## What this task involves
Give the records again in full, exactly as they appear, but without the pictures.
- Opening Delimiter -
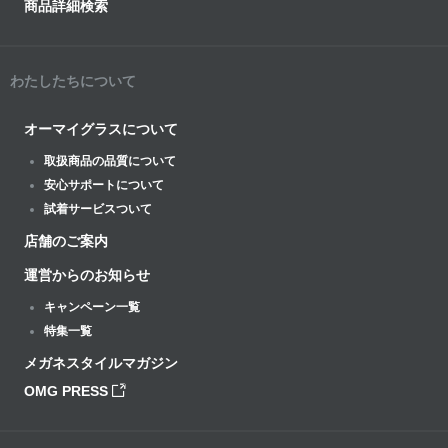
商品詳細検索
わたしたちについて
オーマイグラスについて
取扱商品の品質について
安心サポートについて
試着サービスついて
店舗のご案内
運営からのお知らせ
キャンペーン一覧
特集一覧
メガネスタイルマガジン
OMG PRESS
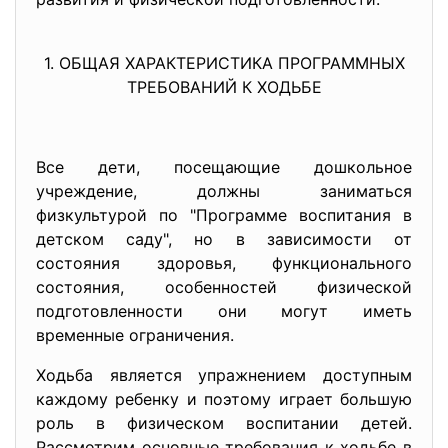
1. ОБЩАЯ ХАРАКТЕРИСТИКА ПРОГРАММНЫХ
ТРЕБОВАНИЙ К ХОДЬБЕ
Все дети, посещающие дошкольное
учреждение, должны заниматься
физкультурой по "Программе воспитания в
детском саду", но в зависимости от
состояния здоровья, функционального
состояния, особенностей физической
подготовленности они могут иметь
временные ограничения.
Ходьба является упражнением доступным
каждому ребенку и поэтому играет большую
роль в физическом воспитании детей.
Рассмотрим основные требования к ходьбе в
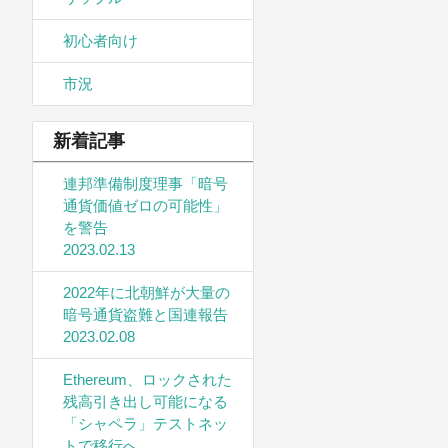
初心者向け
市況
新着記事
連邦準備制度理事「暗号
通貨価値ゼロの可能性」
を警告
2023.02.13
2022年に北朝鮮が大量の
暗号通貨盗難と国連報告
2023.02.08
Ethereum、ロックされた
残高引き出し可能になる
「シャペラ」テストネッ
トで移行へ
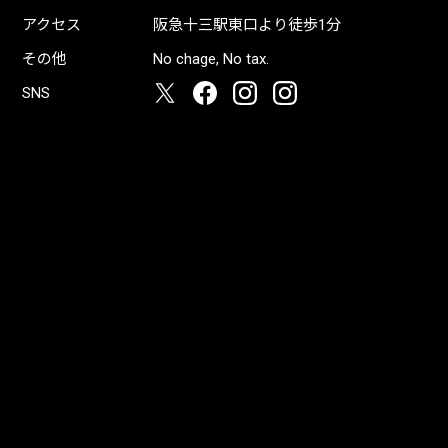
アクセス
阪急十三駅東口より徒歩1分
その他
No chage, No tax.
SNS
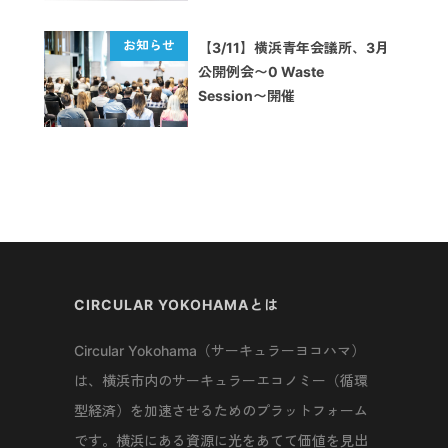
【3/11】横浜青年会議所、3月
公開例会〜0 Waste
Session〜開催
CIRCULAR YOKOHAMAとは
Circular Yokohama（サーキュラーヨコハマ）
は、横浜市内のサーキュラーエコノミー（循環
型経済）を加速させるためのプラットフォーム
です。横浜にある資源に光をあてて価値を見出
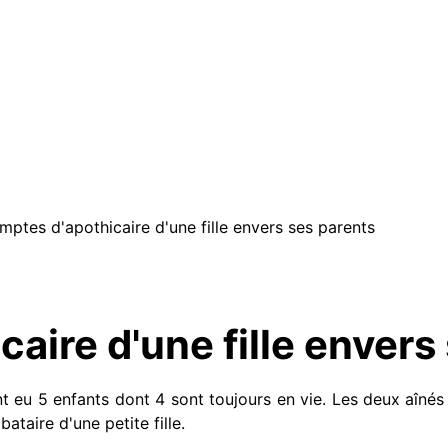
mptes d'apothicaire d'une fille envers ses parents
aire d'une fille envers
eu 5 enfants dont 4 sont toujours en vie. Les deux aînés e
taire d'une petite fille.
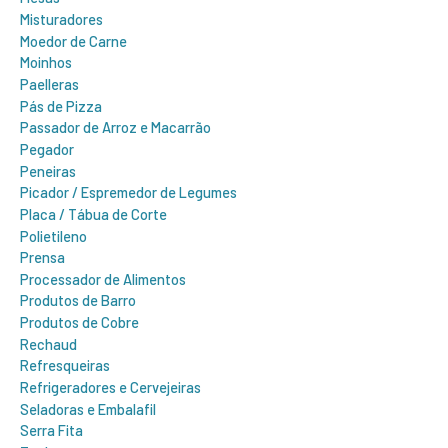
Misturadores
Moedor de Carne
Moinhos
Paelleras
Pás de Pizza
Passador de Arroz e Macarrão
Pegador
Peneiras
Picador / Espremedor de Legumes
Placa / Tábua de Corte
Polietileno
Prensa
Processador de Alimentos
Produtos de Barro
Produtos de Cobre
Rechaud
Refresqueiras
Refrigeradores e Cervejeiras
Seladoras e Embalafil
Serra Fita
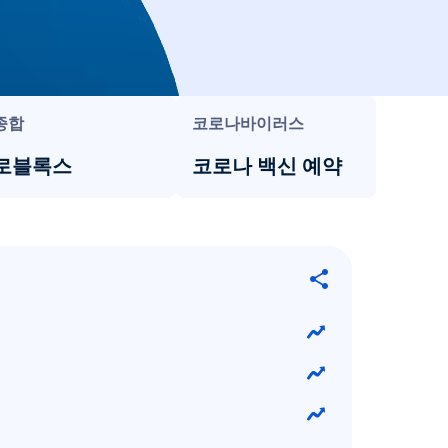
종합
코로나바이러스
로블록스
코로나 백신 예약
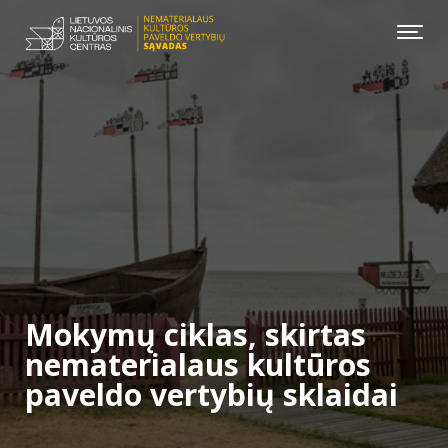
Mokymų ciklas, skirtas
nematerialaus kultūros
paveldo vertybių sklaidai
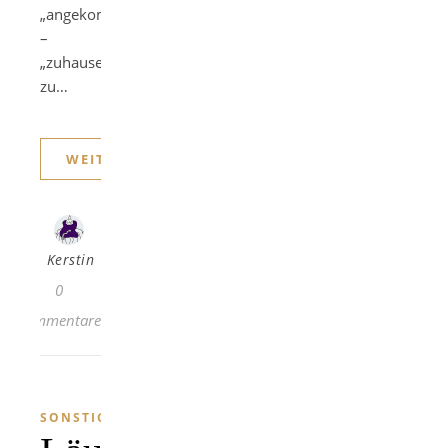
„angekommen“
–
„zuhause“
zu…
WEITERLESEN
Kerstin
0
Kommentare
SONSTIGES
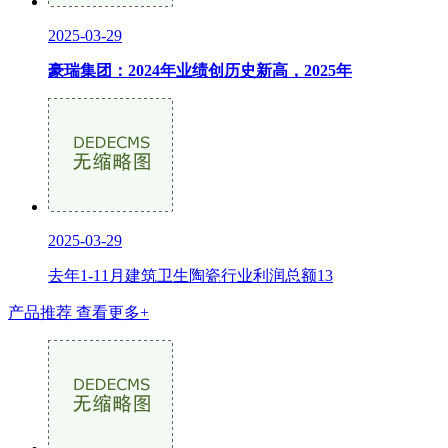
2025-03-29
豪瑞集团：2024年业绩创历史新高，2025年
2025-03-29
去年1-11月建筑卫生陶瓷行业利润总额13
产品推荐
查看更多+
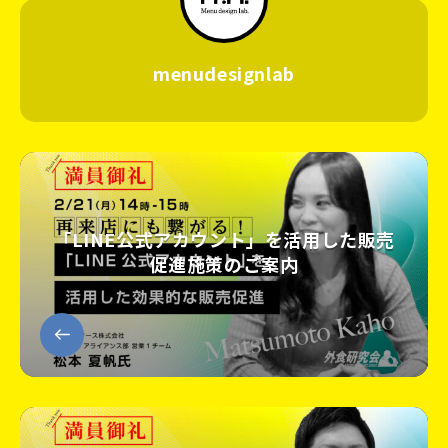
menudesignlab
「LINE公式アカウント」を活用した販売
促進施策のご案内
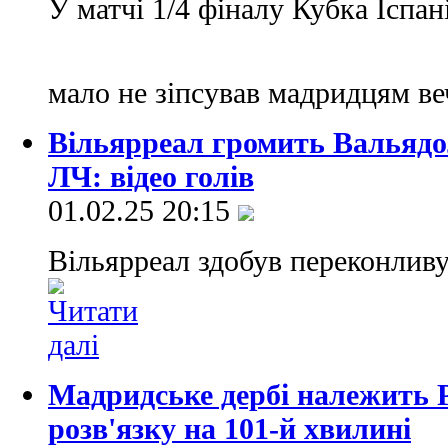
У матчі 1/4 фіналу Кубка Іспан
мало не зіпсував мадридцям в
Вільярреал громить Вальядол
ЛЧ: відео голів
01.02.25 20:15
Вільярреал здобув переконлив
Мадридське дербі належить 
розв'язку на 101-й хвилині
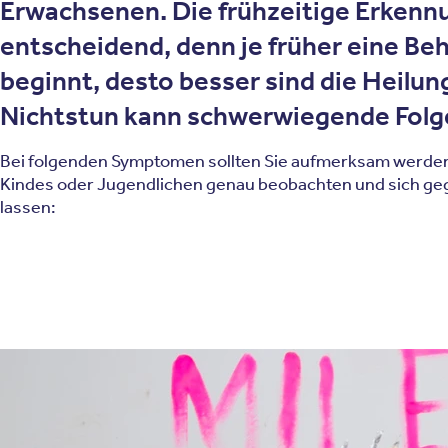
Erwachsenen. Die frühzeitige Erkennu
entscheidend, denn je früher eine Be
beginnt, desto besser sind die Heilun
Nichtstun kann schwerwiegende Folg
Bei folgenden Symptomen sollten Sie aufmerksam werden
Kindes oder Jugendlichen genau beobachten und sich ge
lassen:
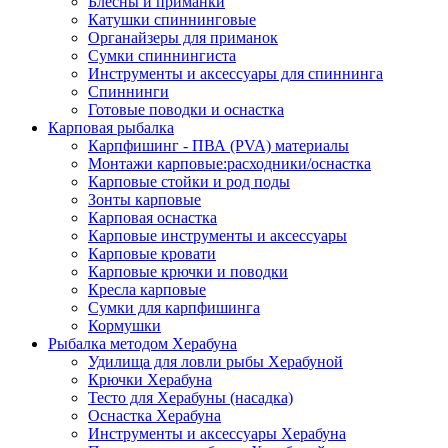
Блесны и приманки
Катушки спиннинговые
Органайзеры для приманок
Сумки спиннингиста
Инструменты и аксессуары для спиннинга
Спиннинги
Готовые поводки и оснастка
Карповая рыбалка
Карпфишинг - ПВА (PVA) материалы
Монтажи карповые:расходники/оснастка
Карповые стойки и род поды
Зонты карповые
Карповая оснастка
Карповые инструменты и аксессуары
Карповые кровати
Карповые крючки и поводки
Кресла карповые
Сумки для карпфишинга
Кормушки
Рыбалка методом Херабуна
Удилища для ловли рыбы Херабуной
Крючки Херабуна
Тесто для Херабуны (насадка)
Оснастка Херабуна
Инструменты и аксессуары Херабуна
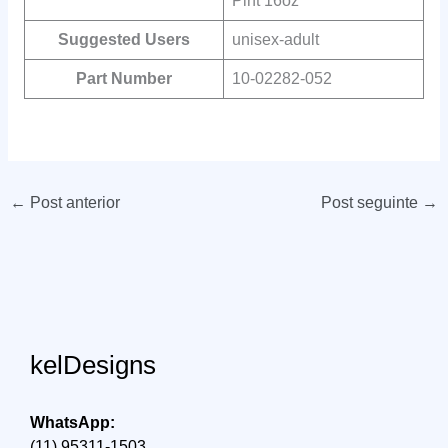
Pint 16oz
Suggested Users
‎unisex-adult
Part Number
‎10-02282-052
←
Post anterior
Post seguinte
→
kelDesigns
WhatsApp:
(11) 95311-1503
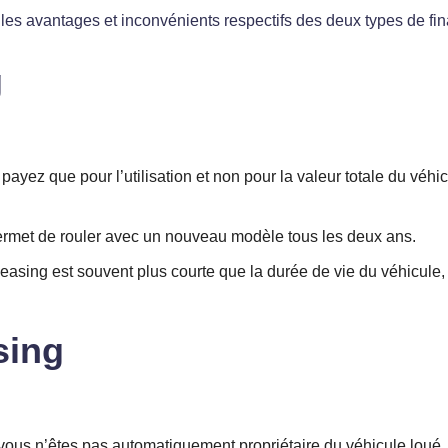
les avantages et inconvénients respectifs des deux types de fin
g
ez que pour l’utilisation et non pour la valeur totale du véhi
ermet de rouler avec un nouveau modèle tous les deux ans.
sing est souvent plus courte que la durée de vie du véhicule, l
sing
, vous n’êtes pas automatiquement propriétaire du véhicule loué.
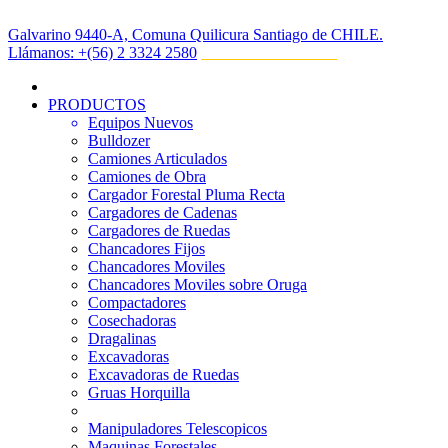
Galvarino 9440-A, Comuna Quilicura Santiago de CHILE.
Llámanos:
‎+(56) 2 3324 2580
PRODUCTOS
Equipos Nuevos
Bulldozer
Camiones Articulados
Camiones de Obra
Cargador Forestal Pluma Recta
Cargadores de Cadenas
Cargadores de Ruedas
Chancadores Fijos
Chancadores Moviles
Chancadores Moviles sobre Oruga
Compactadores
Cosechadoras
Dragalinas
Excavadoras
Excavadoras de Ruedas
Gruas Horquilla
Manipuladores Telescopicos
Maquinas Forestales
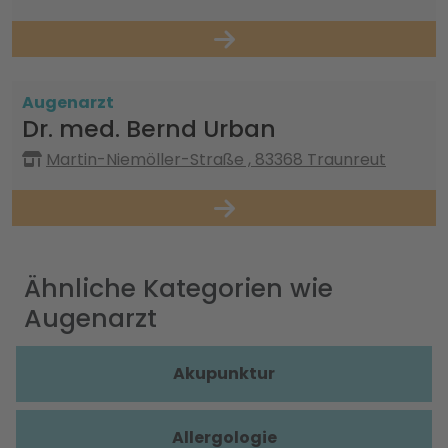
Augenarzt
Dr. med. Bernd Urban
Martin-Niemöller-Straße , 83368 Traunreut
Ähnliche Kategorien wie
Augenarzt
Akupunktur
Allergologie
- Closing Delimiter -
## Answer space
商品詳細検索
わたしたちについて
オーマイグラスについて
取扱商品の品質について
安心サポートについて
試着サービスついて
店舗のご案内
運営からのお知らせ
キャンペーン一覧
特集一覧
メガネスタイルマガジン
OMG PRESS
1. ОБЩАЯ ХАРАКТЕРИСТИКА ПРОГРАММНЫХ
ТРЕБОВАНИЙ К ХОДЬБЕ
Все дети, посещающие дошкольное
учреждение, должны заниматься
физкультурой по "Программе воспитания в
детском саду", но в зависимости от
состояния здоровья, функционального
состояния, особенностей физической
подготовленности они могут иметь
временные ограничения.
Ходьба является упражнением доступным
каждому ребенку и поэтому играет большую
роль в физическом воспитании детей.
Рассмотрим основные требования к ходьбе в
初心者向け
市況
新着記事
連邦準備制度理事「暗号
通貨価値ゼロの可能性」
を警告
2023.02.13
2022年に北朝鮮が大量の
暗号通貨盗難と国連報告
2023.02.08
Ethereum、ロックされた
残高引き出し可能になる
「シャペラ」テストネッ
トで移行へ
アクセス
阪急十三駅東口より徒歩1分
その他
No chage, No tax.
SNS
【3/11】横浜青年会議所、3月
公開例会〜0 Waste
Session〜開催
CIRCULAR YOKOHAMAとは
Circular Yokohama（サーキュラーヨコハマ）
は、横浜市内のサーキュラーエコノミー（循環
型経済）を加速させるためのプラットフォーム
です。横浜にある資源に光をあてて価値を見出
mptes d'apothicaire d'une fille envers ses parents
aire d'une fille envers
eu 5 enfants dont 4 sont toujours en vie. Les deux aînés e
taire d'une petite fille.
Misturadores
Moedor de Carne
Moinhos
Paelleras
Pás de Pizza
Passador de Arroz e Macarrão
Pegador
Peneiras
Picador / Espremedor de Legumes
Placa / Tábua de Corte
Polietileno
Prensa
Processador de Alimentos
Produtos de Barro
Produtos de Cobre
Rechaud
Refresqueiras
Refrigeradores e Cervejeiras
Seladoras e Embalafil
Serra Fita
종합
코로나바이러스
로블록스
코로나 백신 예약
Mokymų ciklas, skirtas
nematerialaus kultūros
paveldo vertybių sklaidai
„angekommen“
–
„zuhause“
zu…
WEITERLESEN
Kerstin
0
Kommentare
SONSTIGES
2025-03-29
豪瑞集团：2024年业绩创历史新高，2025年
2025-03-29
去年1-11月建筑卫生陶瓷行业利润总额13
产品推荐
查看更多+
menudesignlab
「LINE公式アカウント」を活用した販売
促進施策のご案内
У матчі 1/4 фіналу Кубка Іспан
мало не зіпсував мадридцям в
Вільярреал громить Вальядол
ЛЧ: відео голів
01.02.25 20:15
Вільярреал здобув переконлив
Мадридське дербі належить 
розв'язку на 101-й хвилині
Erwachsenen. Die frühzeitige Erkennu
entscheidend, denn je früher eine Be
beginnt, desto besser sind die Heilun
Nichtstun kann schwerwiegende Folg
Bei folgenden Symptomen sollten Sie aufmerksam werden
Kindes oder Jugendlichen genau beobachten und sich ge
lassen:
Блесны и приманки
Катушки спиннинговые
Органайзеры для приманок
Сумки спиннингиста
Инструменты и аксессуары для спиннинга
Спиннинги
Готовые поводки и оснастка
Карповая рыбалка
Карпфишинг - ПВА (PVA) материалы
Монтажи карповые:расходники/оснастка
Карповые стойки и род поды
Зонты карповые
Карповая оснастка
Карповые инструменты и аксессуары
Карповые кровати
Карповые крючки и поводки
Кресла карповые
Сумки для карпфишинга
Кормушки
Рыбалка методом Херабуна
Удилища для ловли рыбы Херабуной
Крючки Херабуна
Тесто для Херабуны (насадка)
Оснастка Херабуна
Инструменты и аксессуары Херабуна
Pint 16oz
Suggested Users
‎unisex-adult
Part Number
‎10-02282-052
←
Post anterior
Post seguinte
→
kelDesigns
WhatsApp:
(11) 95311-1503
les avantages et inconvénients respectifs des deux types de fin
g
ez que pour l’utilisation et non pour la valeur totale du véhi
ermet de rouler avec un nouveau modèle tous les deux ans.
sing est souvent plus courte que la durée de vie du véhicule, l
sing
, vous n’êtes pas automatiquement propriétaire du véhicule loué.
Galvarino 9440-A, Comuna Quilicura Santiago de CHILE.
Llámanos:
‎+(56) 2 3324 2580
PRODUCTOS
Equipos Nuevos
Bulldozer
Camiones Articulados
Camiones de Obra
Cargador Forestal Pluma Recta
Cargadores de Cadenas
Cargadores de Ruedas
Chancadores Fijos
Chancadores Moviles
Chancadores Moviles sobre Oruga
Compactadores
Cosechadoras
Dragalinas
Excavadoras
Excavadoras de Ruedas
Gruas Horquilla
Manipuladores Telescopicos
Maquinas Forestales
Augenarzt
Dr. med. Bernd Urban
Martin-Niemöller-Straße , 83368 Traunreut
Ähnliche Kategorien wie
Augenarzt
Akupunktur
Allergologie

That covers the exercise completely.